● To do: Count the lines below that hold "Lessor". Give the number without comment.

● Source material:
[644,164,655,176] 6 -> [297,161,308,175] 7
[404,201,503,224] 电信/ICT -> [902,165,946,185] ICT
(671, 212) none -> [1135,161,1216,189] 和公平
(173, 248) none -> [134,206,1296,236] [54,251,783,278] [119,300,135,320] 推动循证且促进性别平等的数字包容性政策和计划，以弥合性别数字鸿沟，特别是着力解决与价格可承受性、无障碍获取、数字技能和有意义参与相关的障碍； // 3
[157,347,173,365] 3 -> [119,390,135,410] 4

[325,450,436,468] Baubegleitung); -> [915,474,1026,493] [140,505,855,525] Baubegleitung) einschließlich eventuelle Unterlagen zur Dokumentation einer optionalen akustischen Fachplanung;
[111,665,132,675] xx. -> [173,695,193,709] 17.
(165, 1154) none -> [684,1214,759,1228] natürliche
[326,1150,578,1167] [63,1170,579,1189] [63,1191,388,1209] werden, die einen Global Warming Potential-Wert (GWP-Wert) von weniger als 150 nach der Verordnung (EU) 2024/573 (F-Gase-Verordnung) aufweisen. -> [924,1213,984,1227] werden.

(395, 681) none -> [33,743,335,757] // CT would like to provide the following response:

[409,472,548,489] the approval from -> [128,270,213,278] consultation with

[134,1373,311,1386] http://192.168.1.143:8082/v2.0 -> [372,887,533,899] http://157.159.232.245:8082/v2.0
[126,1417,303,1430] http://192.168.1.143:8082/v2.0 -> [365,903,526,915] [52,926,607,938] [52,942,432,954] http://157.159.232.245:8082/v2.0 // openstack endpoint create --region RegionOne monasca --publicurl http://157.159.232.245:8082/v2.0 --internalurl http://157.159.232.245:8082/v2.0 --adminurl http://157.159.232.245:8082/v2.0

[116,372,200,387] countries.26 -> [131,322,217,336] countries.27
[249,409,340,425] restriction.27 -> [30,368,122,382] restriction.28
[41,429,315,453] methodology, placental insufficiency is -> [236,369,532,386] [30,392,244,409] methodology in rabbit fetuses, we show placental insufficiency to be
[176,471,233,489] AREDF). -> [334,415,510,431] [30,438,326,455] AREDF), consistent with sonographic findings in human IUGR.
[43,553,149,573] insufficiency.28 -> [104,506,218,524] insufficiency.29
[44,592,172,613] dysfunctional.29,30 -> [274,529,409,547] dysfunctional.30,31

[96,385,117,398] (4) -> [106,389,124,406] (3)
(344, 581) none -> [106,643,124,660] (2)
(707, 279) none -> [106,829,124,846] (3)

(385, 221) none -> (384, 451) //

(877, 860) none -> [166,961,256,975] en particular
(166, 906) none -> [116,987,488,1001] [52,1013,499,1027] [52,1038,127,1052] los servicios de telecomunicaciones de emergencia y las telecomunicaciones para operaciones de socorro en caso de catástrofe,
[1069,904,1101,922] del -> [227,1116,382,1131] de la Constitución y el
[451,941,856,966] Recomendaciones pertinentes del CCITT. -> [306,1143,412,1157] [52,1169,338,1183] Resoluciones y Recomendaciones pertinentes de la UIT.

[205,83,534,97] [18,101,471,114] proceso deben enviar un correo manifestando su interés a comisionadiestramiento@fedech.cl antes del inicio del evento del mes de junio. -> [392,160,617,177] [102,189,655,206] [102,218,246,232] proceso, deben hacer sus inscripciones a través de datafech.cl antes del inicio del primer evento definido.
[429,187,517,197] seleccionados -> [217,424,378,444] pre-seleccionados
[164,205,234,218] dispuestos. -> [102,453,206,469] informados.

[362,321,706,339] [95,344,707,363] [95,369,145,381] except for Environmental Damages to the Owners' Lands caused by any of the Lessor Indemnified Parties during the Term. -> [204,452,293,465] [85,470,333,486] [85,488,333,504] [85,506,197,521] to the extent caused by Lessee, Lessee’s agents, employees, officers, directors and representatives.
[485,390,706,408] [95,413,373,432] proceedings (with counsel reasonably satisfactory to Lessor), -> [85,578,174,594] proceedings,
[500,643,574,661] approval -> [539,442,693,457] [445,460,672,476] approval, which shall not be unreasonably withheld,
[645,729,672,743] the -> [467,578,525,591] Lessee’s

● Response to this task: 2